WASHINGTON – President Clinton acknowledged yesterday he wants “to stay out” of the raging controversy over little Elian Gonzalez, which he has dumped squarely in Attorney General Janet Reno’s lap.
“I have done everything I could to stay out of it,” Clinton said when asked about the tug of war between the Cuban raft boy’s father and his Miami relatives.
Clinton said he didn’t even talk to Reno yesterday and White House spokesman Jim Kennedy later said the president had no plans to – despite fears that Miami could be on the brink of riots over Reno’s decision that the 6-year-old be returned to his father, who plans to take the boy back to Cuba.
Vice President Al Gore’s aides nixed a planned question-and-answer session with reporters – his first in 54 days – because of the “volatile” situation in Miami.
“It’s a very fluid situation. It’s very difficult to answer questions in a way that would have been helpful,” said Gore spokesman Chris Lehane.
Republican National Chairman Jim Nicholson scoffed that if Gore is “afraid” of reporters, “how will he face Slobodan Milosevic or Saddam Hussein?”

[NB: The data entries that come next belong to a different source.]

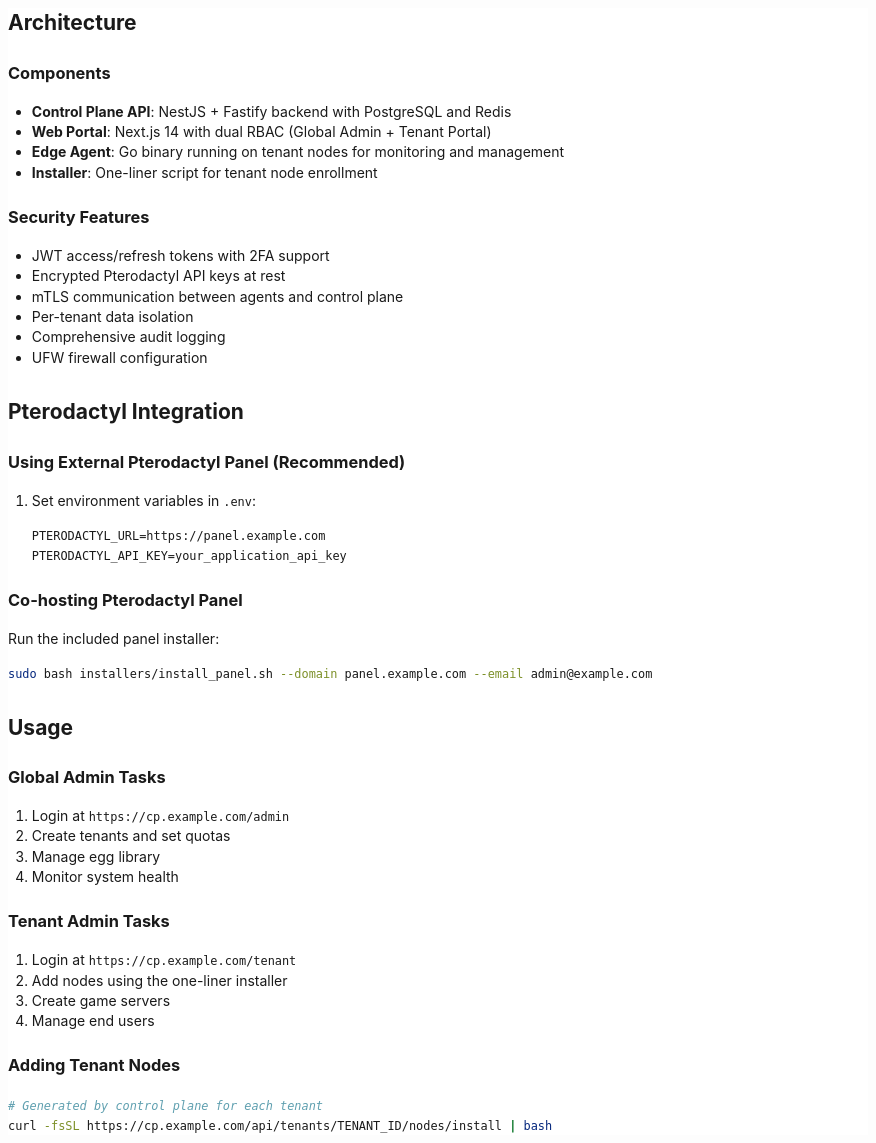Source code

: ## Architecture

### Components
- **Control Plane API**: NestJS + Fastify backend with PostgreSQL and Redis
- **Web Portal**: Next.js 14 with dual RBAC (Global Admin + Tenant Portal)
- **Edge Agent**: Go binary running on tenant nodes for monitoring and management
- **Installer**: One-liner script for tenant node enrollment

### Security Features
- JWT access/refresh tokens with 2FA support
- Encrypted Pterodactyl API keys at rest
- mTLS communication between agents and control plane
- Per-tenant data isolation
- Comprehensive audit logging
- UFW firewall configuration

## Pterodactyl Integration

### Using External Pterodactyl Panel (Recommended)
1. Set environment variables in `.env`:
   ```env
   PTERODACTYL_URL=https://panel.example.com
   PTERODACTYL_API_KEY=your_application_api_key
   ```

### Co-hosting Pterodactyl Panel
Run the included panel installer:
```bash
sudo bash installers/install_panel.sh --domain panel.example.com --email admin@example.com
```

## Usage

### Global Admin Tasks
1. Login at `https://cp.example.com/admin`
2. Create tenants and set quotas
3. Manage egg library
4. Monitor system health

### Tenant Admin Tasks
1. Login at `https://cp.example.com/tenant`
2. Add nodes using the one-liner installer
3. Create game servers
4. Manage end users

### Adding Tenant Nodes
```bash
# Generated by control plane for each tenant
curl -fsSL https://cp.example.com/api/tenants/TENANT_ID/nodes/install | bash
```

GOP presidential rival George W. Bush accused the White House of pandering to Cuba’s Fidel Castro and said the feds should have “stuck” to their original plan to let Florida’s family court decide Elian’s fate.
“That’s what I would have done,” Bush said.
Both Clinton and Gore have tried to distance themselves from the explosive dispute over what to do with Elian after his mother drowned off the coast of Florida while fleeing Cuba.
At stake for Gore is Florida, where Cuban-Americans are a key political bloc.
In a move widely panned as pandering to Cuban exiles, Gore abruptly broke with Clinton by saying Elian should become a U.S. resident.
Clinton, pressed on the likelihood of federal marshals taking the child, said Reno “hopes, and I still hope, it won’t come to that.”
But he didn’t rule it out, emphasizing “it is our responsibility to uphold the law.”